I doing this style again until I get some better understanding of AS3. Then I will make a very dynamic turorial. Also I am going back to the brown paper.
Value: The Degree of lightness or darkness of a surface. High value is light and low value is dark making highlight the highest value and darkest shadows the lowest value.
Light: The high value that illustrate the more exposure to a light ray.
Shadow: The low value that illustrate the least exposure to a light ray.
Shading: The low value on the object that illustrate the least exposure to a light ray.
Highlight: The surface with the highest value in an object.
Core shadow: The darkest surface in the shading. It is between the light and the Reflected light.
Cast Shadow: A region on a surface that has low value do to another object blocking the light ray.
Reflected Light: A reflection of light from one surface to another. An indirect light source.
That is interesting. I usually found it to be called the core shadow. Where did you recall it being called form shadow? I think form shadow is another way of saying shading.

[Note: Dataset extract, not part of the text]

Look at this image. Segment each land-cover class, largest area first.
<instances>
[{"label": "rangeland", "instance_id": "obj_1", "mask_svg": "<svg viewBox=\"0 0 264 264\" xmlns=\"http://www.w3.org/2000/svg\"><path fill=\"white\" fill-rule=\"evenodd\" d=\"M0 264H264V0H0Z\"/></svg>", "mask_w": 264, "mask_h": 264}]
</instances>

a book by the painter Lee Hammon, the part about practicing painting a sphere...and in many books on drawing with pencil. Anything on the opposite side of the light course is a form shadow--or core if you want to use that term. Cast shadow I think is pretty universal.
One book I got The Art Of Perspective from Phil Metzger called the area shading that some other diagrams call form shadow. The core shadow is the darkest shadow following the crevice shadow (the crevice shadow is the darkness between to surfaces). It is the darkest spot between the lighter shadow near the light and the reflected light. All core shadows are shading (or form shadow) but not all of the shading/(form shadow) are the core shadow.
Yes if say the surface is red and the lighting is blue it would lean more to red. The lighting would have a less green color reducing the cyan in the reflection. And if the lighting is red but the surface is green it would almost not show as the green surface would absorb just about all the red light.
I plan on getting to color. But long story short there is additional color and subtractive color. Addition color is from light sources like the sun or a light bulb or computer monitor. But subtractive is the light that is the light that is allowed to reflect of the surface as apposed to being absorbed. Black surfaces absorb just about all lighting while white reflects just about all lighting.